■ **Source data**:
--- Start ---
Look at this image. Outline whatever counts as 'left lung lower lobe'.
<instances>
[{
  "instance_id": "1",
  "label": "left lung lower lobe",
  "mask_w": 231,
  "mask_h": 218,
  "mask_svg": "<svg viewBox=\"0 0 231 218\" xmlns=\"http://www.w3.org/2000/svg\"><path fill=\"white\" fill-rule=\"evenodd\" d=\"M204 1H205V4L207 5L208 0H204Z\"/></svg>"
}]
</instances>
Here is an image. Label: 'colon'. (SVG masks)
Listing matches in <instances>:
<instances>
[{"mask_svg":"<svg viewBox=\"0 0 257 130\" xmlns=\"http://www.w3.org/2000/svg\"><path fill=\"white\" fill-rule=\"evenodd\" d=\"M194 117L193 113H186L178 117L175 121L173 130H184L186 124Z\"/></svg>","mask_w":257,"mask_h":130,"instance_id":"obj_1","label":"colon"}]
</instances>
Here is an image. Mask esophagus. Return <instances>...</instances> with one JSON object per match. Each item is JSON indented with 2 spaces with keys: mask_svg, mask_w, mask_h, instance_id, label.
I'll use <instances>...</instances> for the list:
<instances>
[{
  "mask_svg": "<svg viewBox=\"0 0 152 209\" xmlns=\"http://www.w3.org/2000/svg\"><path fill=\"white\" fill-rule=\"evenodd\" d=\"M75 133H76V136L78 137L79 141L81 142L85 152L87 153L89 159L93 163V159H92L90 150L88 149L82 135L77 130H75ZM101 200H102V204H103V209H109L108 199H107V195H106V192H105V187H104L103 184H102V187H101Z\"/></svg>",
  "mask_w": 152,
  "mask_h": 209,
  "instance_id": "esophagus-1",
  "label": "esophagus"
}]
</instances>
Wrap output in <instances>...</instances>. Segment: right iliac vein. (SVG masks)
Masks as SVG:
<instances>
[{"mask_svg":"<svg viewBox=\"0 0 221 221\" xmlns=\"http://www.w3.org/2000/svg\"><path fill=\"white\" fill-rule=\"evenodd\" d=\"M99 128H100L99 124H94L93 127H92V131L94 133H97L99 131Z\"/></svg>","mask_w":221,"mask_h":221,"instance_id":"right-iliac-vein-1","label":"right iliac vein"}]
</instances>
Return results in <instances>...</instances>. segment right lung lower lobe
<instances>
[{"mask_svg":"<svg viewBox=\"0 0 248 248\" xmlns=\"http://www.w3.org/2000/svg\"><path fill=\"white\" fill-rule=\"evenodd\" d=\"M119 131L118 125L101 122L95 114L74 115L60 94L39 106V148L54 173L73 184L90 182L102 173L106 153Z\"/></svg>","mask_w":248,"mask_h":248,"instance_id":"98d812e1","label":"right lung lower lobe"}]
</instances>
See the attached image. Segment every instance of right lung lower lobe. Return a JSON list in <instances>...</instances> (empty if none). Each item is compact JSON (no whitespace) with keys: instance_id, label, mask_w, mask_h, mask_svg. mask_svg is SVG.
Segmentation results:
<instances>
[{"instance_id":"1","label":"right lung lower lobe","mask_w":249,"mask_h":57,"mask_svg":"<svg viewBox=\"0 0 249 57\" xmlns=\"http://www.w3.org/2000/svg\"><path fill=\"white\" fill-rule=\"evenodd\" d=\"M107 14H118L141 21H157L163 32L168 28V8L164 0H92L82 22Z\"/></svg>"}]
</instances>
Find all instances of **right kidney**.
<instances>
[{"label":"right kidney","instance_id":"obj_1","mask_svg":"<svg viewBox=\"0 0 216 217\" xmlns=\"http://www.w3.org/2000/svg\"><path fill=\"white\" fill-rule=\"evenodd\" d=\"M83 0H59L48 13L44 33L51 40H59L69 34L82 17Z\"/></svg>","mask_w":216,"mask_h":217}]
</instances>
--- End ---
--- Start ---
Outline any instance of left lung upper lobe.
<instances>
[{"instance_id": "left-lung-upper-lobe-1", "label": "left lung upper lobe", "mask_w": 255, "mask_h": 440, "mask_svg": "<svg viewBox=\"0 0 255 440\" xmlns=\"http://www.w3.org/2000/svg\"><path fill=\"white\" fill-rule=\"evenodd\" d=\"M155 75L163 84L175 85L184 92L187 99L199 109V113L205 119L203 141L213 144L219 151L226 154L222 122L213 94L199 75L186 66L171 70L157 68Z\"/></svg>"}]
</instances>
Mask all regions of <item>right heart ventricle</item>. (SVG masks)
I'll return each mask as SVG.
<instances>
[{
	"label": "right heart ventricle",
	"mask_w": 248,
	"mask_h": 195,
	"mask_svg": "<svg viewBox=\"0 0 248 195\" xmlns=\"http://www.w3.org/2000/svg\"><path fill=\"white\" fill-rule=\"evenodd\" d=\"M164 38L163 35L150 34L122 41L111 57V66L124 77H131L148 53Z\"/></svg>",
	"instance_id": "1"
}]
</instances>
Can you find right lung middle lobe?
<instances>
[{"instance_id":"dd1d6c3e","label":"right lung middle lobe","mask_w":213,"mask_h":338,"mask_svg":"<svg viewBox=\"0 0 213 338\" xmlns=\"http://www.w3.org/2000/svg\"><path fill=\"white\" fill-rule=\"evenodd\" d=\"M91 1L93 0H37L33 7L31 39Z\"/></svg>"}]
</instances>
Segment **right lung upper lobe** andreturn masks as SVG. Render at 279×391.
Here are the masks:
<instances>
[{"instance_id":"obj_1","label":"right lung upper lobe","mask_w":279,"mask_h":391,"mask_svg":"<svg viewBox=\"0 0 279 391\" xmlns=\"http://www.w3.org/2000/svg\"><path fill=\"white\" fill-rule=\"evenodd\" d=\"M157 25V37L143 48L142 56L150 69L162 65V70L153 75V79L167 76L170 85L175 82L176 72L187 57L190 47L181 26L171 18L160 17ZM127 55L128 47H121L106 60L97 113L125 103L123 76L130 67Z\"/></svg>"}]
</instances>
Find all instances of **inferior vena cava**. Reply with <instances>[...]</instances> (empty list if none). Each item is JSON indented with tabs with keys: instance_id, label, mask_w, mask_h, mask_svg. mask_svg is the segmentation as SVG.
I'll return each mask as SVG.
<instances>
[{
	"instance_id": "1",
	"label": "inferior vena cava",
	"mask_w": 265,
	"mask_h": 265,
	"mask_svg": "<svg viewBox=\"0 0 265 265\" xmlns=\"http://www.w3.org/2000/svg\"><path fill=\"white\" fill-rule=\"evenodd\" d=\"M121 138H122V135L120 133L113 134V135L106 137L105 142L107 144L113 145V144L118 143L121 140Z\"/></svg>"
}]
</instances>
--- End ---
--- Start ---
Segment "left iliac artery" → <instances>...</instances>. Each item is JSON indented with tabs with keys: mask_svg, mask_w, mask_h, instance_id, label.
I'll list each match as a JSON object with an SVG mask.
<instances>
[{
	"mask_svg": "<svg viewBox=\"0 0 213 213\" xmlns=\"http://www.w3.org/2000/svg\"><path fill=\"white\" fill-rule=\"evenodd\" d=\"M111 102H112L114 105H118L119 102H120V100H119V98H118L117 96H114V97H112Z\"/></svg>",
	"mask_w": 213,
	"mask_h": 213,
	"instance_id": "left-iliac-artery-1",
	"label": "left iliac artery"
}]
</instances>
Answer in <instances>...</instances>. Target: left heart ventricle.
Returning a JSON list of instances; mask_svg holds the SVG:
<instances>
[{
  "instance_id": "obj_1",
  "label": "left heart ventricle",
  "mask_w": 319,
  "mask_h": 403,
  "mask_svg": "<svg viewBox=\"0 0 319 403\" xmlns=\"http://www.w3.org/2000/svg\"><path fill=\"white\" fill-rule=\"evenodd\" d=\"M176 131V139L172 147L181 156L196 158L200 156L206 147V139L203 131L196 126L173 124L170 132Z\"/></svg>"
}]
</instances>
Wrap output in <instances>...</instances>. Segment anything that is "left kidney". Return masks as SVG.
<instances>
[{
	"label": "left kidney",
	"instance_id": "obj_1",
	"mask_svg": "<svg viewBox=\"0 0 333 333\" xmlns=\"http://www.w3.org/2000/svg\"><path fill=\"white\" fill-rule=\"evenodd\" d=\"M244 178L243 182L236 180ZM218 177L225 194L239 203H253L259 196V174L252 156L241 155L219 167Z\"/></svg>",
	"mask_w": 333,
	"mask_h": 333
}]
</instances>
--- End ---
■ **What the task requires**:
How many lines in the entries above contain the string "Wrap", with case counting? Reply with only the number.

■ **Result of this exercise**:
2